◆ 抜粋文:
· · · · ·

根菜類では、島ごぼう、島だいこんなどがあるのですが、有名なのは島にんじんでしょう。島にんじんは綺麗な黄色の細長いにんじんです。金時人参のように甘味が強い人参です。
果菜類では、モーウィ(赤毛瓜)、シカクマーミ(四角豆)、島とうがらしなどがあります。
各々についてはショップHPで紹介していますのでそちらを参考にしてください。
→島野菜
野菜料理レシピのポイント
沖縄での料理法の一般的な呼び名です。呼び名は人それぞれで厳密には決まっていません。
・チャンプルーとは炒め料理です。混ぜ込み料理ですね。
・イリチャーとは炒めて煮込む料理です。
・シリシリーとは千切りのような状態で、シリシリー用の下ろし金を使います。
・ンブシーとは味噌煮です。
・スーネーとは豆腐の白和え料理です。
・プットゥルーとは煮込んでトロトロ状になったものです。
沖縄の海産物
沖縄は四方が海に囲まれているので海産物が豊富にあります。
沖縄の魚料理
色とりどりの魚は、刺身や煮つけ、汁物、唐揚げ、バター焼き、天ぷらなどにして食べます。一般に暖かいところの魚は淡泊と言われるように、沖縄の魚は淡泊な魚が多いです。そこで、バター焼きや天ぷらが好まれます。特に天ぷらは人気があり、街中にも天ぷら屋があり、天ぷらをおやつとしても食べています。淡泊な身が天ぷらにぴったり合います。観光ガイドでも有名な奥武島の天ぷら屋さんはいつも行列が出来ています。沖縄での魚の天ぷらが、本土と大きく異なることは、本土では天ぷらといえば白身魚ですが、沖縄では赤身魚も天ぷらにしています。赤身魚は脂分が多いので天ぷらは嫌われますが、以外と美味しいですよ。

· · · · ·

◆ 抽出資料:

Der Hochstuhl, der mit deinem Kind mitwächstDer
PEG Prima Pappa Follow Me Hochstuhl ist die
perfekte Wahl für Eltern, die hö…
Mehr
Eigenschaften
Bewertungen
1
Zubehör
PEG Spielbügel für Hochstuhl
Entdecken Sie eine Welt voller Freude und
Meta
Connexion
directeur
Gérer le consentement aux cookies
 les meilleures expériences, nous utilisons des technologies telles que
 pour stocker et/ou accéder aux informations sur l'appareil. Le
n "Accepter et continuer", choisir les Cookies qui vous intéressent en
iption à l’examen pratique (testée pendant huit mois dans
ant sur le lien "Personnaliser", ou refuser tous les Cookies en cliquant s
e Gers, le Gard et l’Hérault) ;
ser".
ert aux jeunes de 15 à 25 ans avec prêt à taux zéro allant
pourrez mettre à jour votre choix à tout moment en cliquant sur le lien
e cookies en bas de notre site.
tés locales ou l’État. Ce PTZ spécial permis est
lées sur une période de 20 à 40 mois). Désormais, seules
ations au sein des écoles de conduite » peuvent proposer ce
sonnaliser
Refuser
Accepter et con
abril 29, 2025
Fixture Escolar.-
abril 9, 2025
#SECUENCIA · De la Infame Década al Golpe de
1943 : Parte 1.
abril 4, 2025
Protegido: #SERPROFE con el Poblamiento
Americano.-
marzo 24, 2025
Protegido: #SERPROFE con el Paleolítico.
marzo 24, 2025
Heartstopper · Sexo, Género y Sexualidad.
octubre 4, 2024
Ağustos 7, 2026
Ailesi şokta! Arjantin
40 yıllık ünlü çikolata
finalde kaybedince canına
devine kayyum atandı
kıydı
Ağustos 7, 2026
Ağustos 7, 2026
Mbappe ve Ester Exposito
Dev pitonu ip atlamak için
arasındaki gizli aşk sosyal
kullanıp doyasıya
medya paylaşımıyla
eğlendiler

· · · · ·

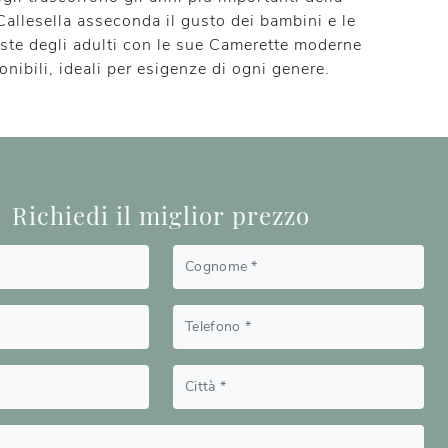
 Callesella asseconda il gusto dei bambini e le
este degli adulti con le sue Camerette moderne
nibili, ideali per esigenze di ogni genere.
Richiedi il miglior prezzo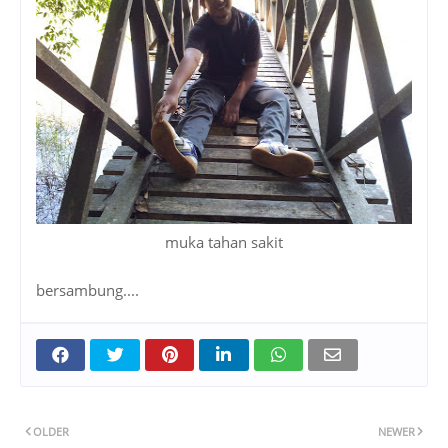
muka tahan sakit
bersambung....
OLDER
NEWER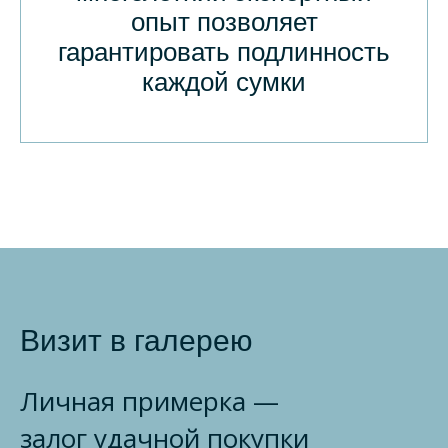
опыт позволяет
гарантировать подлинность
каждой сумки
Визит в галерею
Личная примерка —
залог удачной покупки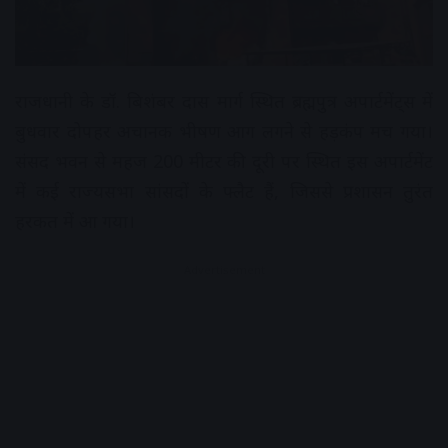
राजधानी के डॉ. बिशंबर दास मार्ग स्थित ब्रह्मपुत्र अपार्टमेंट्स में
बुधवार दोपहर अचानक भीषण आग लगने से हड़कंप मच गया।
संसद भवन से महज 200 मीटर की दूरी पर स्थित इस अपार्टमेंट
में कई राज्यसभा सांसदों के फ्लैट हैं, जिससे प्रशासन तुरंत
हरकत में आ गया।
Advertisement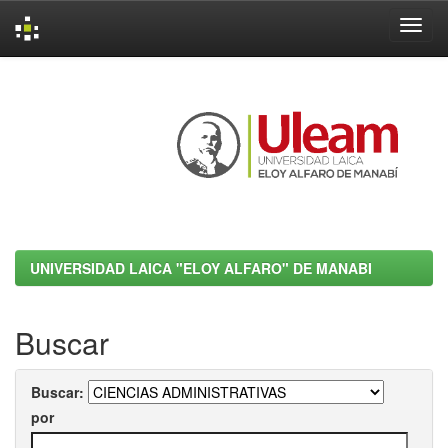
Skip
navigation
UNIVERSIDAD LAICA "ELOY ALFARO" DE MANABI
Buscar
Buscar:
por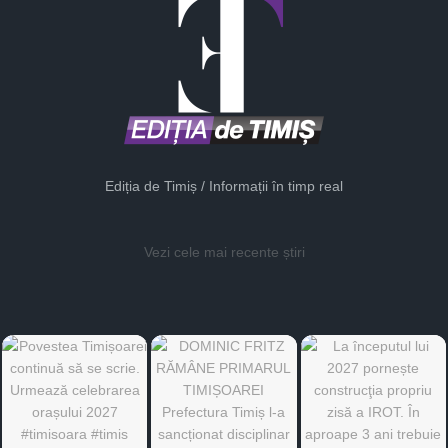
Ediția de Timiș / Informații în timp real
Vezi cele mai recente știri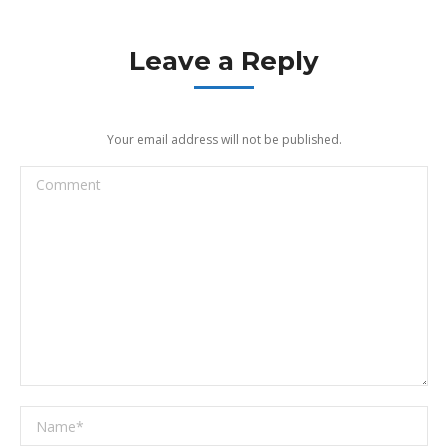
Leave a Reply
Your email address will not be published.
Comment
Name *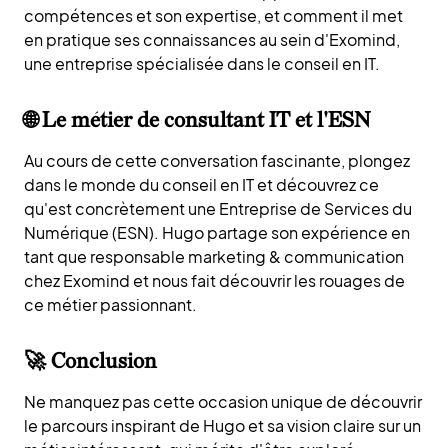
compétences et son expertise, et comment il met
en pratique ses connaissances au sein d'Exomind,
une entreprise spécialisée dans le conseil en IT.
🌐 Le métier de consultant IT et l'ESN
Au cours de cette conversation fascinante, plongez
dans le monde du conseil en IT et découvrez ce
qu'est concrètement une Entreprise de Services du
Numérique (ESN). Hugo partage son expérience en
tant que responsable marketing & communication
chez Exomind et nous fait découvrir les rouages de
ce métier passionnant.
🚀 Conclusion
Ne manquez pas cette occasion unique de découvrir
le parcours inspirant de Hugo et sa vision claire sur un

· · · · ·

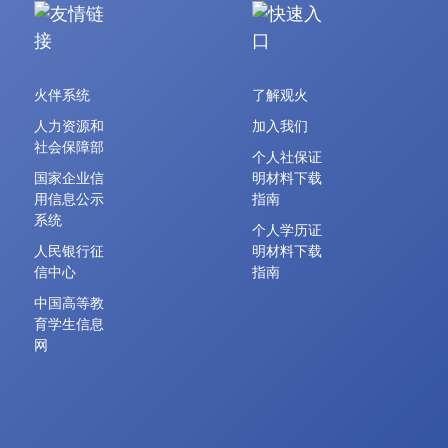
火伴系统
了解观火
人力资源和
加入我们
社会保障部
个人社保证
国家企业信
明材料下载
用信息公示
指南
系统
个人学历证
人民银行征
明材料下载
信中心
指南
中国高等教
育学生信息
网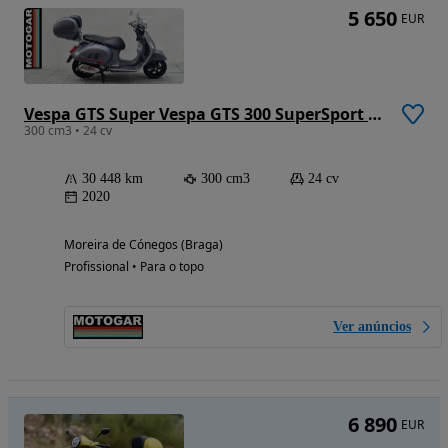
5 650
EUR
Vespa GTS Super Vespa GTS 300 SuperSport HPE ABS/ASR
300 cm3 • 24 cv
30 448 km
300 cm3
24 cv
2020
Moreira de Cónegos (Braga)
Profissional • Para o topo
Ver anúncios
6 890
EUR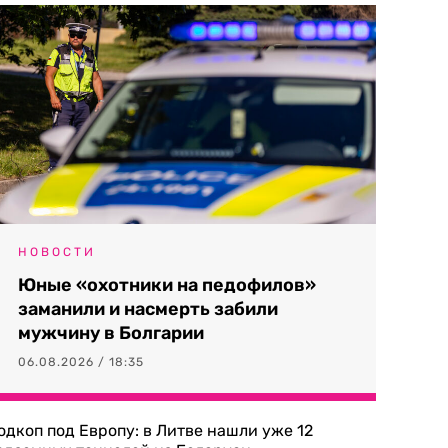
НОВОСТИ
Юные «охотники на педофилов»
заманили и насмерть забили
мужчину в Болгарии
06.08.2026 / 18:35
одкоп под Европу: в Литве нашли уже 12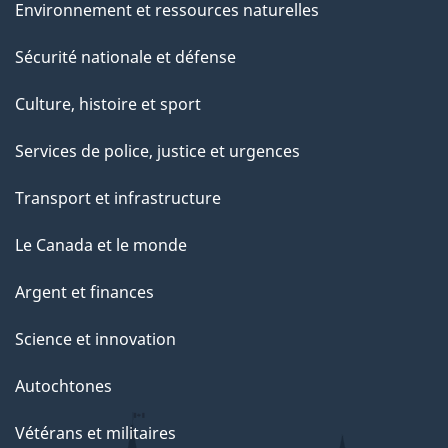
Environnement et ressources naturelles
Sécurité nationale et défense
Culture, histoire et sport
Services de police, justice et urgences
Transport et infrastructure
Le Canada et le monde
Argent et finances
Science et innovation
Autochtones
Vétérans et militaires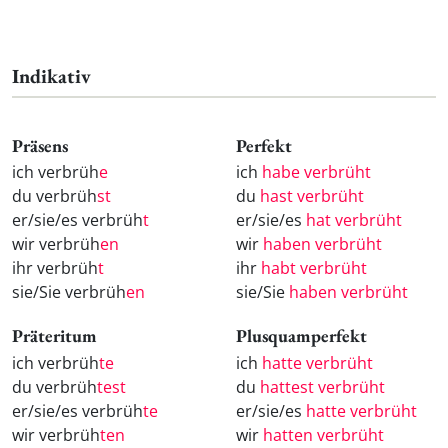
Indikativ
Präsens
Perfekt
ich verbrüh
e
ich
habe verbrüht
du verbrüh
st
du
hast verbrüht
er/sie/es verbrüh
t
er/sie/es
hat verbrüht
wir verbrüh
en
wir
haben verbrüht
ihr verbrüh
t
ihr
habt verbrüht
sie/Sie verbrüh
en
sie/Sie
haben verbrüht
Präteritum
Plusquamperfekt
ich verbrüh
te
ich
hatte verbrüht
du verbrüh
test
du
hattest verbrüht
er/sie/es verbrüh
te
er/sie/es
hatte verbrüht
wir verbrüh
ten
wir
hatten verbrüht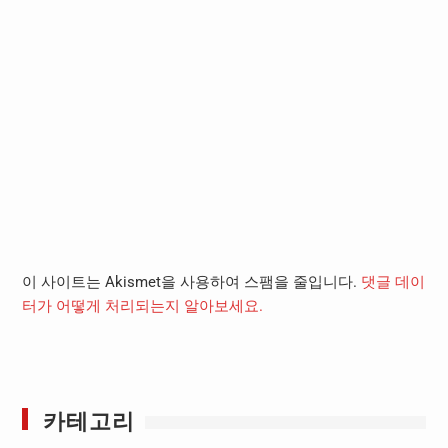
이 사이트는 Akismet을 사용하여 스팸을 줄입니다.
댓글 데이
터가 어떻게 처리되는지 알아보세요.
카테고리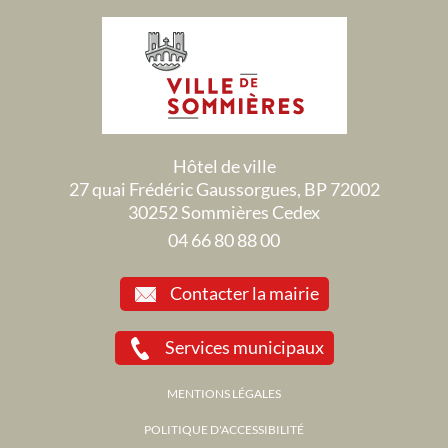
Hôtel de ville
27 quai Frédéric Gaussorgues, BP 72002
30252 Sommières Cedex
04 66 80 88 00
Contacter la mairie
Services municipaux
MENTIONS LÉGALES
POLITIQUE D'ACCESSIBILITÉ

· · · · ·

◆ 練習問題: 次の1.〜3.が抜粋文の内容と合うかどうかを「はい」か「いいえ」で答え、判断の決め手となる本文の言葉を正確に引用せよ。1. 島にんじんは甘味が強い。2. ンブシーは豆腐の白和え料理である。3. 沖縄では赤身魚を天ぷらにしない。

◆ 解答:
1. はい。「金時人参のように甘味が強い人参です。」
2. いいえ。「ンブシーとは味噌煮です。」
3. いいえ。「沖縄では赤身魚も天ぷらにしています。」